Problem to solve:
Output all entries verbatim.

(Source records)
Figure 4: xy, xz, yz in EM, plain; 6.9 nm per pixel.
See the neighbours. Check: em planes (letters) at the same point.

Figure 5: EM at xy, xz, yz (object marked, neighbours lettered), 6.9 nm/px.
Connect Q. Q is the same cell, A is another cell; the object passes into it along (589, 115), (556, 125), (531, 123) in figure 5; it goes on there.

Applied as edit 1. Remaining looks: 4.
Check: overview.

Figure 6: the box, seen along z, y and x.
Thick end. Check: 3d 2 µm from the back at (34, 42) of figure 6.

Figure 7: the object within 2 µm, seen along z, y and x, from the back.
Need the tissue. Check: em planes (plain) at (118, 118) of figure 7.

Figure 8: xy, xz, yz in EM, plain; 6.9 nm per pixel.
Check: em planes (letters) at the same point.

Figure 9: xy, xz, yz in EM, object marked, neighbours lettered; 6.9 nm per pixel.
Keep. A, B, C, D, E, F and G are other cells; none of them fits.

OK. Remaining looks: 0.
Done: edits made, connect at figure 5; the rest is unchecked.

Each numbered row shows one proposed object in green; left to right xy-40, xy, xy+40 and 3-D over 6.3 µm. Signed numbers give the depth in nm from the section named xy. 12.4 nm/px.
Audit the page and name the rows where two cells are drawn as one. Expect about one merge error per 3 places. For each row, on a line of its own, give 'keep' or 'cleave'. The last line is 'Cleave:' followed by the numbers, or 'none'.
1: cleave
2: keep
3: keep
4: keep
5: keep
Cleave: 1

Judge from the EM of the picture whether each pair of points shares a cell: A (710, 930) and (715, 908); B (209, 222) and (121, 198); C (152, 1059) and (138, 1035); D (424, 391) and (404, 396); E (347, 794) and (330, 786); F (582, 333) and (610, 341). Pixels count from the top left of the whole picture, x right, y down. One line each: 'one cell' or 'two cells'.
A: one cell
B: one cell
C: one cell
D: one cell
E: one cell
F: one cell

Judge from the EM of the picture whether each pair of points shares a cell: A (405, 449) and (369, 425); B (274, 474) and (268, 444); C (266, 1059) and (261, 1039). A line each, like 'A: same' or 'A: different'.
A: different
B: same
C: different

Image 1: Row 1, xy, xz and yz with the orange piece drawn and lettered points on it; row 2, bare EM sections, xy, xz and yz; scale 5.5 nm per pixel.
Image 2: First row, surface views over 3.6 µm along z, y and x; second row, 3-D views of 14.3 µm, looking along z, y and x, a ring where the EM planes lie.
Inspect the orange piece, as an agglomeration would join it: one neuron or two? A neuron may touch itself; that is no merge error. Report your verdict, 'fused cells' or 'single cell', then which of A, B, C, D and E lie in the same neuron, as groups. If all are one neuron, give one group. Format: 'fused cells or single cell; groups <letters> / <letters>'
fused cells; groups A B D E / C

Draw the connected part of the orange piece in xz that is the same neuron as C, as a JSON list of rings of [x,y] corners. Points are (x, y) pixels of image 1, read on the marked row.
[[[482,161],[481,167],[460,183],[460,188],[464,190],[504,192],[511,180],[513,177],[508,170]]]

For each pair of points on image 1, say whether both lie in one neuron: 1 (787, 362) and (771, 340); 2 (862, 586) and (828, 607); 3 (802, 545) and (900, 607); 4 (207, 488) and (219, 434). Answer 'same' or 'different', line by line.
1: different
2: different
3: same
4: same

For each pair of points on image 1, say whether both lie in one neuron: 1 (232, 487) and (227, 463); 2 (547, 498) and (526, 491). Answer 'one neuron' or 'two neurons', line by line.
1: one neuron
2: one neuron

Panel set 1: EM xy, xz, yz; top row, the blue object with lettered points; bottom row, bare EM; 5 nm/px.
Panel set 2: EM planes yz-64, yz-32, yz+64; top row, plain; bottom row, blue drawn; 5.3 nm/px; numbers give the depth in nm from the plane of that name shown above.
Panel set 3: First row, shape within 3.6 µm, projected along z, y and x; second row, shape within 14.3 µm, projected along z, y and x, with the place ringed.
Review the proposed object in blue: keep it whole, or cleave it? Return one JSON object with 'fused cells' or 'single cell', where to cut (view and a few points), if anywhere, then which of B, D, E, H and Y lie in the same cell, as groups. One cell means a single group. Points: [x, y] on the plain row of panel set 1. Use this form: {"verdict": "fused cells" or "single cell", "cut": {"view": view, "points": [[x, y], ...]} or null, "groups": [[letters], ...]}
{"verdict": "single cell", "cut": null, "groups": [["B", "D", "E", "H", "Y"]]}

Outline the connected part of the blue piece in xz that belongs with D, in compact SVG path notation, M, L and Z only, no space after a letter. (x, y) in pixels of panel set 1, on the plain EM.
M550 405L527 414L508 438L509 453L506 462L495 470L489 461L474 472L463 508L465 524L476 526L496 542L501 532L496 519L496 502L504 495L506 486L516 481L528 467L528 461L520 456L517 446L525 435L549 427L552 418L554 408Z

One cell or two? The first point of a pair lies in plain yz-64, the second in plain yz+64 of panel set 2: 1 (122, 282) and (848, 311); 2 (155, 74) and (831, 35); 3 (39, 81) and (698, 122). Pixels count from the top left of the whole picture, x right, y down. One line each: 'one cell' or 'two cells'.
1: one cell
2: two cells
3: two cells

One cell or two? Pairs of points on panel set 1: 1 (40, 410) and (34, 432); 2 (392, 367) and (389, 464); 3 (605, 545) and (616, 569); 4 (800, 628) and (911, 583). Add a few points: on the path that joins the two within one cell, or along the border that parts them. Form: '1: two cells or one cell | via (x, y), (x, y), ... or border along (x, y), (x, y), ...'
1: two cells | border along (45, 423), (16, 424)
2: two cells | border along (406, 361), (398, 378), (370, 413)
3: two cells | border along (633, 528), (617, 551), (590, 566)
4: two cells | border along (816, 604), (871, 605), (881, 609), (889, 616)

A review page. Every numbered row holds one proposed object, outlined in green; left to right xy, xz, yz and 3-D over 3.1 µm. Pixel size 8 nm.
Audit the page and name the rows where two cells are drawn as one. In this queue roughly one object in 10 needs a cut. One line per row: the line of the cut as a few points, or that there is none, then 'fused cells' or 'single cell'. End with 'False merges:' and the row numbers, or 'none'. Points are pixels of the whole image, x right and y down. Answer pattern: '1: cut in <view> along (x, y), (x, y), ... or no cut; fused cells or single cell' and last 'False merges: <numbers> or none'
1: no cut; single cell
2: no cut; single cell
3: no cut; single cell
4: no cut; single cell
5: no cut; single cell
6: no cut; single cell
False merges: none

Written response:
Figure 4: xy, xz, yz in EM, plain; 6.9 nm per pixel.
See the neighbours. Check: em planes (letters) at the same point.

Figure 5: EM at xy, xz, yz (object marked, neighbours lettered), 6.9 nm/px.
Connect Q. Q is the same cell, A is another cell; the object passes into it along (589, 115), (556, 125), (531, 123) in figure 5; it goes on there.

Applied as edit 1. Remaining looks: 4.
Check: overview.

Figure 6: the box, seen along z, y and x.
Thick end. Check: 3d 2 µm from the back at (34, 42) of figure 6.

Figure 7: the object within 2 µm, seen along z, y and x, from the back.
Need the tissue. Check: em planes (plain) at (118, 118) of figure 7.

Figure 8: xy, xz, yz in EM, plain; 6.9 nm per pixel.
Check: em planes (letters) at the same point.

Figure 9: xy, xz, yz in EM, object marked, neighbours lettered; 6.9 nm per pixel.
Keep. A, B, C, D, E, F and G are other cells; none of them fits.

OK. Remaining looks: 0.
Done: edits made, connect at figure 5; the rest is unchecked.

Each numbered row shows one proposed object in green; left to right xy-40, xy, xy+40 and 3-D over 6.3 µm. Signed numbers give the depth in nm from the section named xy. 12.4 nm/px.
Audit the page and name the rows where two cells are drawn as one. Expect about one merge error per 3 places. For each row, on a line of its own, give 'keep' or 'cleave'. The last line is 'Cleave:' followed by the numbers, or 'none'.
1: cleave
2: keep
3: keep
4: keep
5: keep
Cleave: 1

Judge from the EM of the picture whether each pair of points shares a cell: A (710, 930) and (715, 908); B (209, 222) and (121, 198); C (152, 1059) and (138, 1035); D (424, 391) and (404, 396); E (347, 794) and (330, 786); F (582, 333) and (610, 341). Pixels count from the top left of the whole picture, x right, y down. One line each: 'one cell' or 'two cells'.
A: one cell
B: one cell
C: one cell
D: one cell
E: one cell
F: one cell

Judge from the EM of the picture whether each pair of points shares a cell: A (405, 449) and (369, 425); B (274, 474) and (268, 444); C (266, 1059) and (261, 1039). A line each, like 'A: same' or 'A: different'.
A: different
B: same
C: different

Image 1: Row 1, xy, xz and yz with the orange piece drawn and lettered points on it; row 2, bare EM sections, xy, xz and yz; scale 5.5 nm per pixel.
Image 2: First row, surface views over 3.6 µm along z, y and x; second row, 3-D views of 14.3 µm, looking along z, y and x, a ring where the EM planes lie.
Inspect the orange piece, as an agglomeration would join it: one neuron or two? A neuron may touch itself; that is no merge error. Report your verdict, 'fused cells' or 'single cell', then which of A, B, C, D and E lie in the same neuron, as groups. If all are one neuron, give one group. Format: 'fused cells or single cell; groups <letters> / <letters>'
fused cells; groups A B D E / C

Draw the connected part of the orange piece in xz that is the same neuron as C, as a JSON list of rings of [x,y] corners. Points are (x, y) pixels of image 1, read on the marked row.
[[[482,161],[481,167],[460,183],[460,188],[464,190],[504,192],[511,180],[513,177],[508,170]]]

For each pair of points on image 1, say whether both lie in one neuron: 1 (787, 362) and (771, 340); 2 (862, 586) and (828, 607); 3 (802, 545) and (900, 607); 4 (207, 488) and (219, 434). Answer 'same' or 'different', line by line.
1: different
2: different
3: same
4: same

For each pair of points on image 1, say whether both lie in one neuron: 1 (232, 487) and (227, 463); 2 (547, 498) and (526, 491). Answer 'one neuron' or 'two neurons', line by line.
1: one neuron
2: one neuron

Panel set 1: EM xy, xz, yz; top row, the blue object with lettered points; bottom row, bare EM; 5 nm/px.
Panel set 2: EM planes yz-64, yz-32, yz+64; top row, plain; bottom row, blue drawn; 5.3 nm/px; numbers give the depth in nm from the plane of that name shown above.
Panel set 3: First row, shape within 3.6 µm, projected along z, y and x; second row, shape within 14.3 µm, projected along z, y and x, with the place ringed.
Review the proposed object in blue: keep it whole, or cleave it? Return one JSON object with 'fused cells' or 'single cell', where to cut (view and a few points), if anywhere, then which of B, D, E, H and Y lie in the same cell, as groups. One cell means a single group. Points: [x, y] on the plain row of panel set 1. Use this form: {"verdict": "fused cells" or "single cell", "cut": {"view": view, "points": [[x, y], ...]} or null, "groups": [[letters], ...]}
{"verdict": "single cell", "cut": null, "groups": [["B", "D", "E", "H", "Y"]]}

Outline the connected part of the blue piece in xz that belongs with D, in compact SVG path notation, M, L and Z only, no space after a letter. (x, y) in pixels of panel set 1, on the plain EM.
M550 405L527 414L508 438L509 453L506 462L495 470L489 461L474 472L463 508L465 524L476 526L496 542L501 532L496 519L496 502L504 495L506 486L516 481L528 467L528 461L520 456L517 446L525 435L549 427L552 418L554 408Z

One cell or two? The first point of a pair lies in plain yz-64, the second in plain yz+64 of panel set 2: 1 (122, 282) and (848, 311); 2 (155, 74) and (831, 35); 3 (39, 81) and (698, 122). Pixels count from the top left of the whole picture, x right, y down. One line each: 'one cell' or 'two cells'.
1: one cell
2: two cells
3: two cells

One cell or two? Pairs of points on panel set 1: 1 (40, 410) and (34, 432); 2 (392, 367) and (389, 464); 3 (605, 545) and (616, 569); 4 (800, 628) and (911, 583). Add a few points: on the path that joins the two within one cell, or along the border that parts them. Form: '1: two cells or one cell | via (x, y), (x, y), ... or border along (x, y), (x, y), ...'
1: two cells | border along (45, 423), (16, 424)
2: two cells | border along (406, 361), (398, 378), (370, 413)
3: two cells | border along (633, 528), (617, 551), (590, 566)
4: two cells | border along (816, 604), (871, 605), (881, 609), (889, 616)

A review page. Every numbered row holds one proposed object, outlined in green; left to right xy, xz, yz and 3-D over 3.1 µm. Pixel size 8 nm.
Audit the page and name the rows where two cells are drawn as one. In this queue roughly one object in 10 needs a cut. One line per row: the line of the cut as a few points, or that there is none, then 'fused cells' or 'single cell'. End with 'False merges:' and the row numbers, or 'none'. Points are pixels of the whole image, x right and y down. Answer pattern: '1: cut in <view> along (x, y), (x, y), ... or no cut; fused cells or single cell' and last 'False merges: <numbers> or none'
1: no cut; single cell
2: no cut; single cell
3: no cut; single cell
4: no cut; single cell
5: no cut; single cell
6: no cut; single cell
False merges: none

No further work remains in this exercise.